Heartbreaking: Will Koalas Go Extinct?

by Tracy Finke

Koalas have been “functionally extinct” after bushfires in Australia, which destroyed 80% of their habitat.

The record-breaking drought and fires that have hit Australia lately have caused koalas to become functionally extinct, Forbes reported. Australian Koala Foundation Chairman Deborah Tabart, known as “the Koala Woman,” estimated that more than 1,000 koalas have died in the fires and that 80% of their habitat has disappeared.

Experts explain that functional extinction means that the number of members of a species is so small that they no longer play any role in the ecosystem. Although a number of koalas will be born, the long-term viability of the species is unlikely, and surviving individuals will be susceptible to various diseases.

Image source: forbes.com

Deforestation and wildfires destroyed eucalyptus trees, the primary source of nutrients for koalas.

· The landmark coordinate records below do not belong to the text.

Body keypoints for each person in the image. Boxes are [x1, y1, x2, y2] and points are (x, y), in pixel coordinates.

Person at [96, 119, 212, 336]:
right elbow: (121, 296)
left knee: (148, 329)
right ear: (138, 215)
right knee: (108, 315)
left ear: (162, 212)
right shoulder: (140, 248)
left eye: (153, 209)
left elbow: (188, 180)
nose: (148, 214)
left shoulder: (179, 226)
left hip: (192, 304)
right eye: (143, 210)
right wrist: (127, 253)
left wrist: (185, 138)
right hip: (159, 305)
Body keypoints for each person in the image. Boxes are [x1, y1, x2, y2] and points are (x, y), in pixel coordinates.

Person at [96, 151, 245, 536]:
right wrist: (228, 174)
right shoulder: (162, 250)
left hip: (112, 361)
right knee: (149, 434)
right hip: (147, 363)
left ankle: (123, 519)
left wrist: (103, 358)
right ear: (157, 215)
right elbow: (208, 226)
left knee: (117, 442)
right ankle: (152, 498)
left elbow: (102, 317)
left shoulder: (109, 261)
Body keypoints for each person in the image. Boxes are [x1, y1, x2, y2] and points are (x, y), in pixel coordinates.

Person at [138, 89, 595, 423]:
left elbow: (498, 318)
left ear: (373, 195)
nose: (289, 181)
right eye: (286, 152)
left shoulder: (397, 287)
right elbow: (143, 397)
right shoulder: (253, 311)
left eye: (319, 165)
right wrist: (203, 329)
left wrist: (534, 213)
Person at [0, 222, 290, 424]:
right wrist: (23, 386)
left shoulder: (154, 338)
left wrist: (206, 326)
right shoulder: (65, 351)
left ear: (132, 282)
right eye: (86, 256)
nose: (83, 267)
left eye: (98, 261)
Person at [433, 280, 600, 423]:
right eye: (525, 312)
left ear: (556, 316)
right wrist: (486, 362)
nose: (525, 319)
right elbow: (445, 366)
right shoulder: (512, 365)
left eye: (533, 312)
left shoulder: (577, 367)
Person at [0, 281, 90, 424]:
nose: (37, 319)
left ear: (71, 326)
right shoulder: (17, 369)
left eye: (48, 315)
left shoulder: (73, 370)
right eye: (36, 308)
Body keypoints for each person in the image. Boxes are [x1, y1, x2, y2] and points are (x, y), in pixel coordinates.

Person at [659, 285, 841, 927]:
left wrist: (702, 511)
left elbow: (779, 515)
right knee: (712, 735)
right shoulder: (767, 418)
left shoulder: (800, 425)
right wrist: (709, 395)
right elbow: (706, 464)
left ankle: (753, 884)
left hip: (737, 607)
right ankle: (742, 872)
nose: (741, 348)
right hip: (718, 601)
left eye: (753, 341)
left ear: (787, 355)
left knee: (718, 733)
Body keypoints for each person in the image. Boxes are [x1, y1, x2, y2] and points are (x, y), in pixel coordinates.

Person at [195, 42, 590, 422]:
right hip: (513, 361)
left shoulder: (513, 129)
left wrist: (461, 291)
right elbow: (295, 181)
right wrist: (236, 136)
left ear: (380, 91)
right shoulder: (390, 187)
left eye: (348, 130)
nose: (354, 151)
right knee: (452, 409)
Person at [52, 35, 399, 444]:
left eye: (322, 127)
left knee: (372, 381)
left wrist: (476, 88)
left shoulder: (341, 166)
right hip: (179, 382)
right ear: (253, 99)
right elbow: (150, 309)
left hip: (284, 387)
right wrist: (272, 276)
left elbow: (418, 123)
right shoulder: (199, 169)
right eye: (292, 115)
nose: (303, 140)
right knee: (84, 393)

Adult koalas eat up to one kilogram of eucalyptus leaves a day. Although the trees will grow again after the fire, it will take months to restore the food source for the animal that is Australia’s symbol. By then, many of them will starve to death.

Many are urging the Australian government to activate The Koala Protection Act, which was written in 2016 but never became a law. The Koala Protection Act, that was modeled on the U.S. Bald and Golden Eagle Protection Act, would protect habitats and food sources, but would also protect these animals from being hunted.

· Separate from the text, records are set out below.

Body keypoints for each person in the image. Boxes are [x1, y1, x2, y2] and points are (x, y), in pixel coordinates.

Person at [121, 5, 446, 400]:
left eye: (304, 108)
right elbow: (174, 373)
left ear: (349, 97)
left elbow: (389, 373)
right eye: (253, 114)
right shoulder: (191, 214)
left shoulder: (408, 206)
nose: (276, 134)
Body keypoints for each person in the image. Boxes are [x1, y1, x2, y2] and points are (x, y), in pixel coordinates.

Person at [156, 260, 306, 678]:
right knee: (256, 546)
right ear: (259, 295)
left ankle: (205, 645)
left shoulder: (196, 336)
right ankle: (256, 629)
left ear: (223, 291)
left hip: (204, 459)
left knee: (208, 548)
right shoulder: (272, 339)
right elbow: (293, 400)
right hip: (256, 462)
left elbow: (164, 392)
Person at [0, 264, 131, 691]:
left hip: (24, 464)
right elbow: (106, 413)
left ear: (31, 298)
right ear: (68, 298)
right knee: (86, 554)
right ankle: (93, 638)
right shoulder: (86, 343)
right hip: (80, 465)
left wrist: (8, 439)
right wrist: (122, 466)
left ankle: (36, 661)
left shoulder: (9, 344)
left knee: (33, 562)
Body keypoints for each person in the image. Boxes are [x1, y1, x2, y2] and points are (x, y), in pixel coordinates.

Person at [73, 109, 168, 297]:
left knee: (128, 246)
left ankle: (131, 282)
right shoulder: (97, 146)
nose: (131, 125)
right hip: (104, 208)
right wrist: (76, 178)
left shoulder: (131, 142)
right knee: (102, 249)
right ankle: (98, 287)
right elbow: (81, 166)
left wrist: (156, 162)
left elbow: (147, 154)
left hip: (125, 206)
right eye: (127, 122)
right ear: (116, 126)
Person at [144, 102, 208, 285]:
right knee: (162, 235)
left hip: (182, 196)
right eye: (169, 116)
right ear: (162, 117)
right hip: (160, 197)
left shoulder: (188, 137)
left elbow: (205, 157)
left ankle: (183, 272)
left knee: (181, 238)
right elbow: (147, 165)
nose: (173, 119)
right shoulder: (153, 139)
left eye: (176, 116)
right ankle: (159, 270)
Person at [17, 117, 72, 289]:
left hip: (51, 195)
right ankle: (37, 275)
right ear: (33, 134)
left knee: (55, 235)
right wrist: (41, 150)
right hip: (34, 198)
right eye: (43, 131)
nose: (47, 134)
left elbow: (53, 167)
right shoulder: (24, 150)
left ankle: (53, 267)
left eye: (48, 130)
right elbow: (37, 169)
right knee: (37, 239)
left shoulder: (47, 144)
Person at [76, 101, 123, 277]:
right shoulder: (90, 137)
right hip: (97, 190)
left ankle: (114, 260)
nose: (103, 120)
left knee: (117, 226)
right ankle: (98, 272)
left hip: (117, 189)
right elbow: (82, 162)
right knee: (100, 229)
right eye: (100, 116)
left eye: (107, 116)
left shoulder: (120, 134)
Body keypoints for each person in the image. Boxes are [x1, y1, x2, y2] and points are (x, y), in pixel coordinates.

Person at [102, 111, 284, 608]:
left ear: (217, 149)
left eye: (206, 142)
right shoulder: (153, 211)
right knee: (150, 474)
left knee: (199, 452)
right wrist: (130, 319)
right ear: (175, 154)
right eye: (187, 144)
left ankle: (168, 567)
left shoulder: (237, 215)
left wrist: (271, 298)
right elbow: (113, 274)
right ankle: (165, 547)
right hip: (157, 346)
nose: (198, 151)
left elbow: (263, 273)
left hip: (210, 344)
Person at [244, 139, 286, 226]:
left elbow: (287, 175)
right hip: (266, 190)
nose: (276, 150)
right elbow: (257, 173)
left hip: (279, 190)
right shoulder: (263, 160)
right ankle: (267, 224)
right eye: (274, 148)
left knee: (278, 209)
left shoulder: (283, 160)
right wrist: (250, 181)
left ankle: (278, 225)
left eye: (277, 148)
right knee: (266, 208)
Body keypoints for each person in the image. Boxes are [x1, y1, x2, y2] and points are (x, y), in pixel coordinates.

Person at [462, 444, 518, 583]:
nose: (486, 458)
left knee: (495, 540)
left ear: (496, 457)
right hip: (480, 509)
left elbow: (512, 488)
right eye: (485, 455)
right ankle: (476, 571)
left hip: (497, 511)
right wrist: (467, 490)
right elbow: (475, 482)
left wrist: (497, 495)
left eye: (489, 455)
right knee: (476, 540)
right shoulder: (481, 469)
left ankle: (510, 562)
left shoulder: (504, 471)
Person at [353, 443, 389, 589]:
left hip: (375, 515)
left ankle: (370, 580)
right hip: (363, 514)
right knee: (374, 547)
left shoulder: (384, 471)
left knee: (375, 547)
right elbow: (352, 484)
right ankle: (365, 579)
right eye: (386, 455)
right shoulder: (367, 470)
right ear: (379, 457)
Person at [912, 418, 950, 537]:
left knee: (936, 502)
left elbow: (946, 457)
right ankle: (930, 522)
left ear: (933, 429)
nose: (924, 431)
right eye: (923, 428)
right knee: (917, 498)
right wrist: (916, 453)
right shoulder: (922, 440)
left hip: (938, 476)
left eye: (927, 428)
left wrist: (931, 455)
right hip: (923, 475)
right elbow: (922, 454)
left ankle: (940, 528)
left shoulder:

The footage of Australians rescuing koalas from fires has gone viral, prompting many to donate treatments for animals that have suffered burns.

$1.3 million has been raised so far, far exceeding the $25,000 goal. This amount was donated by 30,000 individuals, organizations, and companies.

Part of the action to save the koalas also involves installing watering places in areas destroyed by fire. The funds will also be used for shelters for injured koalas, in which they will live until they have fully recovered from burns and other injuries sustained in the fires.